# Work order
What do the lines say from the start of the entries through the one containing "and enables the"? Repeat them exactly.

# Collected data entries
• • •
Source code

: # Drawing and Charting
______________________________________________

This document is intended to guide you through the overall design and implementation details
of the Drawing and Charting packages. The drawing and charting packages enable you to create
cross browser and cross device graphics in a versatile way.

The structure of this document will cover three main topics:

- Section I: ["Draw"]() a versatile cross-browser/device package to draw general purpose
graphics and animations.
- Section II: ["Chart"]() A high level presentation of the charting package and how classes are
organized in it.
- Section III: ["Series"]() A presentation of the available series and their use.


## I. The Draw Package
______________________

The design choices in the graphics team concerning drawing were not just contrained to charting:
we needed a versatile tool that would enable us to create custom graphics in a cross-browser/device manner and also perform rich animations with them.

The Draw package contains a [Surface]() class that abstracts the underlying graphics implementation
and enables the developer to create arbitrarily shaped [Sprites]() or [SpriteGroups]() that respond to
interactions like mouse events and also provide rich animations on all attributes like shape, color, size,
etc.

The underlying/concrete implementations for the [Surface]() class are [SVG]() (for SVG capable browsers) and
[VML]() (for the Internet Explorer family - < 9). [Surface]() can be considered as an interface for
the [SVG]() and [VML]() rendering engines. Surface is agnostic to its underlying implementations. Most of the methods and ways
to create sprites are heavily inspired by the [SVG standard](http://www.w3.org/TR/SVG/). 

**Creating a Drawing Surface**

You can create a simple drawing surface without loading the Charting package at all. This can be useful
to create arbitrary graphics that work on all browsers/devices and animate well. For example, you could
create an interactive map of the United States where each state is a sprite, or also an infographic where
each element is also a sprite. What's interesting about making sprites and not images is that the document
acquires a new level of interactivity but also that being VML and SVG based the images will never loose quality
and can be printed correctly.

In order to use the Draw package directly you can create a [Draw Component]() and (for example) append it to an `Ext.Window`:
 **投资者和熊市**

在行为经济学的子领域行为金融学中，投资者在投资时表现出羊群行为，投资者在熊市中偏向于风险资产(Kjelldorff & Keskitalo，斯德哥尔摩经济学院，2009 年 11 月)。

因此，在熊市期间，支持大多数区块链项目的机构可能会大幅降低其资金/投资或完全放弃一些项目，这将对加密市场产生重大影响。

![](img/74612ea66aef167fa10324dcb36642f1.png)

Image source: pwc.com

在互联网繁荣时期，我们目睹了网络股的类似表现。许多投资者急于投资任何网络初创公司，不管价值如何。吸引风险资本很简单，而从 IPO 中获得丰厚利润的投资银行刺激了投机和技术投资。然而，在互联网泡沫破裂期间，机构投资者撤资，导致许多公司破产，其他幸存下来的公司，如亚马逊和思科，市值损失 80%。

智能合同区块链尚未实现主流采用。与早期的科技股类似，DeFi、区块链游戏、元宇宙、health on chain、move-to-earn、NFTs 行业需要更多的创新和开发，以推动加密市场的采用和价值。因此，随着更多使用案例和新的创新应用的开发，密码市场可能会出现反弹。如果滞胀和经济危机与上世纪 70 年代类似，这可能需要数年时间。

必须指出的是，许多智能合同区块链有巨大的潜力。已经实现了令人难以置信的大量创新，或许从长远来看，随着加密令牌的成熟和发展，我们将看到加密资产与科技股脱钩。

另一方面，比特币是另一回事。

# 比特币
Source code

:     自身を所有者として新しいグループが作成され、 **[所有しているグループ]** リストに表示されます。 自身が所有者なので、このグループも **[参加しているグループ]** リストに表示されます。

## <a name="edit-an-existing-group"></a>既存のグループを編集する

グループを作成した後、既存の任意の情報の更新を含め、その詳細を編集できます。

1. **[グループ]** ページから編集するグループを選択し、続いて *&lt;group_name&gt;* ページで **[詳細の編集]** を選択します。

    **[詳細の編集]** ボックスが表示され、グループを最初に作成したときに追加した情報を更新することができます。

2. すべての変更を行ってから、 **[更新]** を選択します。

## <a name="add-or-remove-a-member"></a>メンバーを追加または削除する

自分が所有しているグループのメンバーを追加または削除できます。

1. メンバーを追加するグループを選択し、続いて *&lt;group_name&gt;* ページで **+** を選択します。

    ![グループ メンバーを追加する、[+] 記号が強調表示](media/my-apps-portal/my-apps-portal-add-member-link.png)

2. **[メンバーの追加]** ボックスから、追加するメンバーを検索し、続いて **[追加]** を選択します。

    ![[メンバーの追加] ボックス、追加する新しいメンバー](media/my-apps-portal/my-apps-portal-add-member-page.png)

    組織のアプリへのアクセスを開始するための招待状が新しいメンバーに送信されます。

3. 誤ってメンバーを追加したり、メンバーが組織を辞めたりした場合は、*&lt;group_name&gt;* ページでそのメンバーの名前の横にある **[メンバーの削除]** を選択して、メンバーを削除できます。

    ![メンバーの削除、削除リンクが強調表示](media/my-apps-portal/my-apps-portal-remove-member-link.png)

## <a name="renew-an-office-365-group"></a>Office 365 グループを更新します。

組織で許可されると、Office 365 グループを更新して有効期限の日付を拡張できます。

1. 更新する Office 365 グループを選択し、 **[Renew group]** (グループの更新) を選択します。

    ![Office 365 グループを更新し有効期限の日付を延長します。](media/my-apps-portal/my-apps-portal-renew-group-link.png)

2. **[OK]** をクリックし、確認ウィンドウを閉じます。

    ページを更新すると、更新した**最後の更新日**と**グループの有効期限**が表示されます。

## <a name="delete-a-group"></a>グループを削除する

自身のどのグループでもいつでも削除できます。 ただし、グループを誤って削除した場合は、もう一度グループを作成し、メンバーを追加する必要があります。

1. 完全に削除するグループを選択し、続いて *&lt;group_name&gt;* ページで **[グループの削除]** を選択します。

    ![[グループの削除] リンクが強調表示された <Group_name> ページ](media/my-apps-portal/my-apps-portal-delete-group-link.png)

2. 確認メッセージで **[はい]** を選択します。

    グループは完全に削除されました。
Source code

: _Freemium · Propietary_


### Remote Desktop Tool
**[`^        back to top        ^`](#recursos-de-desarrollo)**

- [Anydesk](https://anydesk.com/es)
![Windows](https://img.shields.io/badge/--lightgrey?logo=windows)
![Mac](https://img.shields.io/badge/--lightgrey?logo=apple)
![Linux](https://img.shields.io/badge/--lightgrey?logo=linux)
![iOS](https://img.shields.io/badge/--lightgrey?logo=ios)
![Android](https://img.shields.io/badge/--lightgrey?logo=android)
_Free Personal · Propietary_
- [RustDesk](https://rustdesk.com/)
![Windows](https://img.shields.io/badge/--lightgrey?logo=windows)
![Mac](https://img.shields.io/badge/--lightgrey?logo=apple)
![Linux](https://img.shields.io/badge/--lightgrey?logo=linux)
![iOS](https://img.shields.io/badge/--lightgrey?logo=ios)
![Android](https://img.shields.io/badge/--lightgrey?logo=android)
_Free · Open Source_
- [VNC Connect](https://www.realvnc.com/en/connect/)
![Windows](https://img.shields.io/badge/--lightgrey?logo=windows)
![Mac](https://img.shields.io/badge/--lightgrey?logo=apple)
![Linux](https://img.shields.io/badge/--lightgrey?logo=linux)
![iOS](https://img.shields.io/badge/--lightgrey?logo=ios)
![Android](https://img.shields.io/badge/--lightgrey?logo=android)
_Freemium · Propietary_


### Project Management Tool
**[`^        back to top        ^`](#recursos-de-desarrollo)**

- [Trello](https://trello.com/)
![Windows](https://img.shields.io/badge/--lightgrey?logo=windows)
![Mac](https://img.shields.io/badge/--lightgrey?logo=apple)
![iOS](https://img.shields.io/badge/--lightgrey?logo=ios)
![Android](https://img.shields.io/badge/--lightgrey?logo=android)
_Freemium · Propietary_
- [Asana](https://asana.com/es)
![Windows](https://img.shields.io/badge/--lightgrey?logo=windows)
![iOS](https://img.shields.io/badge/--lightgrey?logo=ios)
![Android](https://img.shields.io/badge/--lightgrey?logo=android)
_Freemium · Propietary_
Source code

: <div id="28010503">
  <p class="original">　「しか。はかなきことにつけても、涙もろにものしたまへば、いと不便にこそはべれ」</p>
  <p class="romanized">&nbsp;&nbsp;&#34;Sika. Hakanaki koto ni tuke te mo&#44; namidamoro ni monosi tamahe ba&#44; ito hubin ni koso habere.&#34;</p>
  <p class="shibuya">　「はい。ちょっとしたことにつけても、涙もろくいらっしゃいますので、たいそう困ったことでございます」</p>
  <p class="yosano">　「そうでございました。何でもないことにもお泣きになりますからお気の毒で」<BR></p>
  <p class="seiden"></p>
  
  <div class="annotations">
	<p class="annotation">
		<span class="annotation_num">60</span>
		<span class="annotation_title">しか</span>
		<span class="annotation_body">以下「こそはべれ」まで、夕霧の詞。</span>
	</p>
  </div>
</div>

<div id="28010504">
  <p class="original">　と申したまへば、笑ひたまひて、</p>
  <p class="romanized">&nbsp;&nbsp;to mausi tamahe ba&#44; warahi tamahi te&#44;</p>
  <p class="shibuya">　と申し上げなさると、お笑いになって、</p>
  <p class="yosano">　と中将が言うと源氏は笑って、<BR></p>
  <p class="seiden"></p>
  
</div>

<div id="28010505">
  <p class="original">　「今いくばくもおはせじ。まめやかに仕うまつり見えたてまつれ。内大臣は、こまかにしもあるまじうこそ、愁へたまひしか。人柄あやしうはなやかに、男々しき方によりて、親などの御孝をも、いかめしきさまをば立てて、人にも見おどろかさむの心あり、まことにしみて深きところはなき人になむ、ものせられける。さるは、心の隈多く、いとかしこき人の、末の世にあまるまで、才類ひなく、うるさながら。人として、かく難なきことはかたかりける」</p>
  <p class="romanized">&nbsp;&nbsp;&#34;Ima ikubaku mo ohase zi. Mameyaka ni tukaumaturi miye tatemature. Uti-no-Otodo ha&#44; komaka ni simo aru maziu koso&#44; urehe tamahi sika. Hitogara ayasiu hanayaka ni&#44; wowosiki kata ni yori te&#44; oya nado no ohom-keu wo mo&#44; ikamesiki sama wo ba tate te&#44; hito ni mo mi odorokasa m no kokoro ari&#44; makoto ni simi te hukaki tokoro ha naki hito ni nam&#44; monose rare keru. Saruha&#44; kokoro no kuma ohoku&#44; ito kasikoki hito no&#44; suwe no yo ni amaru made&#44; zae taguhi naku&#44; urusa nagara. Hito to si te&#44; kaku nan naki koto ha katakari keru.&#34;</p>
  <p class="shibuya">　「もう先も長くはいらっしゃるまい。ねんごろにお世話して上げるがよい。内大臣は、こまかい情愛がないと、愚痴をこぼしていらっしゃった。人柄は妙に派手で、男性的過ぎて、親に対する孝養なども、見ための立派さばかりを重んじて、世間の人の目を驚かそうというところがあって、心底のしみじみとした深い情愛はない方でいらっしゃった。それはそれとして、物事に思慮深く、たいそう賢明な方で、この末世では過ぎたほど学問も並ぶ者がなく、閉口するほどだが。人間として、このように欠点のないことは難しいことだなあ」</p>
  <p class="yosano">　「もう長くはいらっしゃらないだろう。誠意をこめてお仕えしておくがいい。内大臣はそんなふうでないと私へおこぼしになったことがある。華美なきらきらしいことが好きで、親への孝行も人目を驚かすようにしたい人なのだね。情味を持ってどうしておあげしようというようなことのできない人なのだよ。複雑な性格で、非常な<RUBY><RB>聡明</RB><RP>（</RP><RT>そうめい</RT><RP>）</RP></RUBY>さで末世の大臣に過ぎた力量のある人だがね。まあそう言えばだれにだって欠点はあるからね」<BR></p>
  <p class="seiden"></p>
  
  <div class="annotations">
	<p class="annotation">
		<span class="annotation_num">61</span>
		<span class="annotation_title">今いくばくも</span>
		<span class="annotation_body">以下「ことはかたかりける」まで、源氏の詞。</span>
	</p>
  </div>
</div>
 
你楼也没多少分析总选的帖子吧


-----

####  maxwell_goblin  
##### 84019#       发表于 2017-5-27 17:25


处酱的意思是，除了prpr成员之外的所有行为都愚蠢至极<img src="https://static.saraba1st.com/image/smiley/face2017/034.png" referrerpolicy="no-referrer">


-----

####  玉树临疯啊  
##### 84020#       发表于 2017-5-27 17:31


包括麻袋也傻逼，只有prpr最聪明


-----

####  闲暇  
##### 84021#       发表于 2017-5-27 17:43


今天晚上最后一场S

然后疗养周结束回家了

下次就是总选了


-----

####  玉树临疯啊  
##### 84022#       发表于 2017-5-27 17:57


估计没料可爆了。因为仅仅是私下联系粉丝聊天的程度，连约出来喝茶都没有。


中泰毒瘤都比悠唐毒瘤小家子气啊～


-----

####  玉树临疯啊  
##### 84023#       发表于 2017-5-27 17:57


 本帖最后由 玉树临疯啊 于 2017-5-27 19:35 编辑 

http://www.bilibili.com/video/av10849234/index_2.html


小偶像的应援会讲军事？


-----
• • •
# Response to the exercise
Source code

: # Drawing and Charting
______________________________________________

This document is intended to guide you through the overall design and implementation details
of the Drawing and Charting packages. The drawing and charting packages enable you to create
cross browser and cross device graphics in a versatile way.

The structure of this document will cover three main topics:

- Section I: ["Draw"]() a versatile cross-browser/device package to draw general purpose
graphics and animations.
- Section II: ["Chart"]() A high level presentation of the charting package and how classes are
organized in it.
- Section III: ["Series"]() A presentation of the available series and their use.


## I. The Draw Package
______________________

The design choices in the graphics team concerning drawing were not just contrained to charting:
we needed a versatile tool that would enable us to create custom graphics in a cross-browser/device manner and also perform rich animations with them.

The Draw package contains a [Surface]() class that abstracts the underlying graphics implementation
and enables the developer to create arbitrarily shaped [Sprites]() or [SpriteGroups]() that respond to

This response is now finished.